The proposed law also could create other problems, including more burden for companies that handle medical-waste disposal and "significantly" delaying Ecology's closure of Hanford tanks cleaned of radioactive waste.

This page opposed I-297. To clean up Hanford, the federal government is expected to ship 90 percent of Hanford waste elsewhere — to designated sites in New Mexico, South Carolina and Nevada. If other states took the same tack, Hanford would be stuck with all of it.

Further, Washington's track record of holding federal feet to the cleanup fire is a good one. As former Ecology director, Gov. Christine Gregoire exacted a first-of-its-kind agreement with the federal government for cleanup; as, attorney general, she flexed legal muscle to enforce it. She and new Attorney General Rob McKenna remain attentive.

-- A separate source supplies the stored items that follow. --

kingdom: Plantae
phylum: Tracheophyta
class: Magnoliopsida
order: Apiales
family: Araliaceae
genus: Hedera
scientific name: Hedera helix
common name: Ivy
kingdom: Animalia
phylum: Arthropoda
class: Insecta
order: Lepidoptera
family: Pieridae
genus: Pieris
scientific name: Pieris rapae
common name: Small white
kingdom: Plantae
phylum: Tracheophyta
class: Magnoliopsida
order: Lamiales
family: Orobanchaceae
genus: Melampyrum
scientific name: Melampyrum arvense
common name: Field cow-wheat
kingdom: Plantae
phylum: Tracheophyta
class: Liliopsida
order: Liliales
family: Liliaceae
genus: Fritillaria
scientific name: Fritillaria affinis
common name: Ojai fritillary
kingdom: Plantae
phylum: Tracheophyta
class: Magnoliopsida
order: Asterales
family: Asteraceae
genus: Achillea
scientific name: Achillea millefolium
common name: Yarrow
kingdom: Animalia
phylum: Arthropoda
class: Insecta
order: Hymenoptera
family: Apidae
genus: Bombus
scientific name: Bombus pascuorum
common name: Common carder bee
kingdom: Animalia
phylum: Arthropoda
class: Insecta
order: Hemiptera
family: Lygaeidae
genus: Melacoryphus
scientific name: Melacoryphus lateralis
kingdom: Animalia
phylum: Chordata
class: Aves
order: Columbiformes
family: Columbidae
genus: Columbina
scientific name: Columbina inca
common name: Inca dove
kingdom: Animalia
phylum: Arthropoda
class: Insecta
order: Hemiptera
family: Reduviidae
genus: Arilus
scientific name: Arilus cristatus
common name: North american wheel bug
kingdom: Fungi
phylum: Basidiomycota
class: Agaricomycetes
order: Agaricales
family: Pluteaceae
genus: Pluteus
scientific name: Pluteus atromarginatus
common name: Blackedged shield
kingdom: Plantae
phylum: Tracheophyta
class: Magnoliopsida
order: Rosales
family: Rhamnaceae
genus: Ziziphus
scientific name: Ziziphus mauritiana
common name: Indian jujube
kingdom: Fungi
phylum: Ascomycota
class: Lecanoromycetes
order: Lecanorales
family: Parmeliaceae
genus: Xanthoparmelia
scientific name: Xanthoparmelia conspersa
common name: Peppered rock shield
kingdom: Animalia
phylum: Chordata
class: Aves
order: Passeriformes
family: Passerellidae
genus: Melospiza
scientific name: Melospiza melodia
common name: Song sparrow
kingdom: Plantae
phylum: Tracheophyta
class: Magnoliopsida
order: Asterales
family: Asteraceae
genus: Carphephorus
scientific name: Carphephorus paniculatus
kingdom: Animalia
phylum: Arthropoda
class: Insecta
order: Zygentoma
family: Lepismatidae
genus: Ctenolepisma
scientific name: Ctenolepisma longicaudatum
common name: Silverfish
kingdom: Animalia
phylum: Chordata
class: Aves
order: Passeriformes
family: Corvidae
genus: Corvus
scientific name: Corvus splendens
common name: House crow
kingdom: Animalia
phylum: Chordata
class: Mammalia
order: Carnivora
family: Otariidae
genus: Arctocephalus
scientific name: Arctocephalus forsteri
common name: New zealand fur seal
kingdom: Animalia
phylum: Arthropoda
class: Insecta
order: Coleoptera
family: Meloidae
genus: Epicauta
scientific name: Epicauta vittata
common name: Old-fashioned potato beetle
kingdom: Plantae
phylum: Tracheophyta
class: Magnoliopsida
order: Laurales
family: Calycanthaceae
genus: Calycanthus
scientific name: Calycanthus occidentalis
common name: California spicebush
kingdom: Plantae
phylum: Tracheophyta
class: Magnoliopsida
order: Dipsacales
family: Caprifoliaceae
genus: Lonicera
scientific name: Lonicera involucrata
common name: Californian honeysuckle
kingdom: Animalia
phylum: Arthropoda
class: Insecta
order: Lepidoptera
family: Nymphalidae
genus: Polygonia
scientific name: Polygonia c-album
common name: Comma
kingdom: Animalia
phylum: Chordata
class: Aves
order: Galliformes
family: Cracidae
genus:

I-297 supporters, including Heart of America and Sen. Adam Kline, D-Seattle, now are pushing haphazard remedies to what was a flawed initiative. The position is a bleak commentary on the wisdom of advancing such a complex agenda through the initiative process rather than the Legislature.

Too bad. The defense of the initiative already has cost the people of Washington about $348,000 — and there is no way to hold the sponsors responsible.

State lawmakers should leave these bills alone and wait to hear from the 9th Circuit.